Именно любовь к жизни, единство которой держится на христианских началах, опровергает тот бунт против мира Божия, который вершит Иван. Обращаясь к Алёше, Иван говорит: «Я спрашивал себя много раз: есть ли в мире такое отчаяние, чтобы победило во мне эту исступленную и неприличную, может быть, жажду жизни, и решил, что, кажется, нет такого <…> Жить хочется, и я живу, хотя бы и вопреки логике. Пусть я не верю в порядок вещей, но дороги мне клейкие, распускающиеся весной листочки, дорого голубое небо, дорог иной человек…»

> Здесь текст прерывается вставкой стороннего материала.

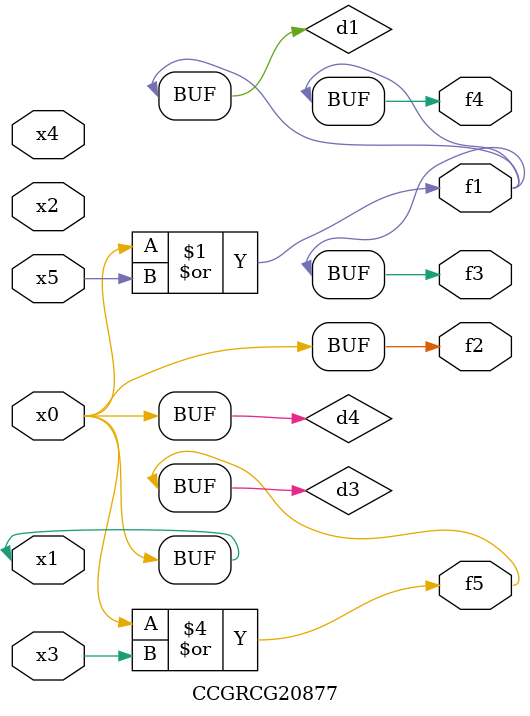
<source format=v>
module CCGRCG20877(
	input x0, x1, x2, x3, x4, x5,
	output f1, f2, f3, f4, f5
);

	wire d1, d2, d3, d4;

	or (d1, x0, x5);
	xnor (d2, x1, x4);
	or (d3, x0, x3);
	buf (d4, x0, x1);
	assign f1 = d1;
	assign f2 = d4;
	assign f3 = d1;
	assign f4 = d1;
	assign f5 = d3;
endmodule

</source>
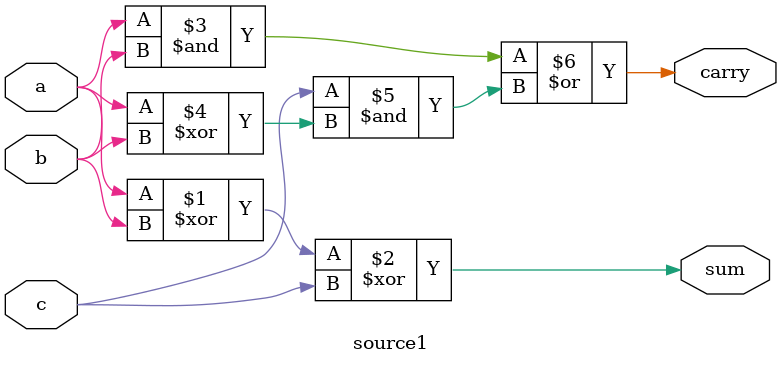
<source format=sv>

module source1(
    input logic a,
    input logic b,
    input logic c,
    output logic sum,
    output logic carry
);
    assign sum = (a ^ b) ^ c;
    assign carry = (a & b) | (c & (a ^ b));

endmodule
</source>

Отсюда идёт поэтизация Достоевским святости этой земной жизни. Алёша уверяет Ивана: «Ты уже наполовину спасён, если жизнь любишь». Отсюда же – культ «священной Матери – сырой земли»: «Не проклято, а благословенно всё на земле». Через восхищение красотою земного мира пролегает путь к Богопознанию. Зосима говорит: «Любите всё создание Божие, и целое и каждую песчинку. Каждый листик, каждый луч Божий любите. Любите животных, любите растения, любите всякую вещь. Будешь любить всякую вещь, и тайну Божию постигнешь в вещах. <…> Животных любите: им Бог дал начало мысли и радость безмятежную. Не возмущайте же её, не мучьте их, не отнимайте у них радости, не противьтесь мысли Божией. Человек, не возносись над животными: они безгрешны, а ты со своим величием гноишь землю своим появлением на ней и след свой гнойный оставляешь после себя, – увы, почти всяк из нас! – Деток любите особенно, ибо они тоже безгрешны, яко ангелы, и живут для умиления нашего, для очищения сердец наших и как некое указание нам. Горе оскорбившему младенца».
Бог постигается через опыт «деятельной любви». «Постарайтесь любить ваших ближних деятельно и неустанно. По мере того, как будете преуспевать в любви, будете убеждаться и в бытии Бога, и в бессмертии души вашей». Вера не утверждается голой теорией. Первый прочный камень её в душе человека закладывает маленькое доброе дело.
Человек призван быть соработником Творца в деле преображения мира в Царство Божие. Отказ от этого уводит цивилизацию на антихристианские, злые пути. Отказ от этого равносилен онтологической катастрофе. Человечество, не исполнившее своего назначения, истребит не только себя. Оно погубит и жизнь природы. Человек призван Богом быть мироустроителем природы.
Достоевский чутко всматривается в тварный мир. И он замечает в нём неизбывную грусть. Жалость вызывает природа, плачет лошадь с «кроткими глазами». Плачет и просит прощения у птичек брат старца Зосимы. «Пусть безумие у птичек прощения просить, но ведь и птичкам было бы легче, и ребёнку, и всякому животному около тебя, если бы ты сам был благолепнее, чем ты теперь, хоть на одну каплю, да было бы».
Призвание человека в этом мире – обратиться душой ко всему творению, возлюбить его и открыть тайну Божию в вещах. Человек ответственен за всю природу, за всю тварь, которая «стенает и мучается доныне» и с надеждой ожидает преображения от сынов Божиих.
Человек не выкидыш или «недоносок»[21]
. От его доброделания, от его подвига веры и деятельной любви зависит восстановление на земле тысячелетнего рая. И потому человек на земле – существо переходное. Если атеисты считают человеческую природу вечной, идеализируя её, то верующие христиане призваны Богом духовно просветлять, совершенствовать и себя, и мир вокруг. Они – помощники Бога в строительстве Божьего Царства.Такая вероучительная мысль далека от суровых византийских догматов, согласно которым мир, во зле лежит, а идеал жизни христианина – отрешённая от мира святость. В отступлении от этих догматов упрекал Достоевского русский религиозный мыслитель Константин Николаевич Леонтьев. Он говорил: «Все эти надежды на земную любовь и на мир земной можно найти и в песнях Беранже, и ещё больше у Жорж Занд». Всё это далеко, очень далеко от истинного православия, которое считает «горе, страдания, обиды» – «посещением Божиим». Достоевский же «хочет стереть с лица земли эти полезные обиды». Мир и благоденствие человечества на земле, по Леонтьеву, вообще невозможны: «Христос нам этого не обещал».
Но ведь та «всемирная гармония», о которой говорит Достоевский, бесконечно далека от утилитарного идеала материального благополучия слабых и смертных, людей на грешной земле, который провозглашали социалисты. Упрёк Леонтьева тут не по адресу. Достоевский никогда не считал возможным достижение Царства Божия усилиями современного, повреждённого грехом человечества, и его «мировая гармония» предполагала благодатное перерождение и этой земли, и этого человечества, вместившего в себя божественное «я» Христа и перешедшего за пределы земной истории в сферы вечного богочеловеческого совершенства.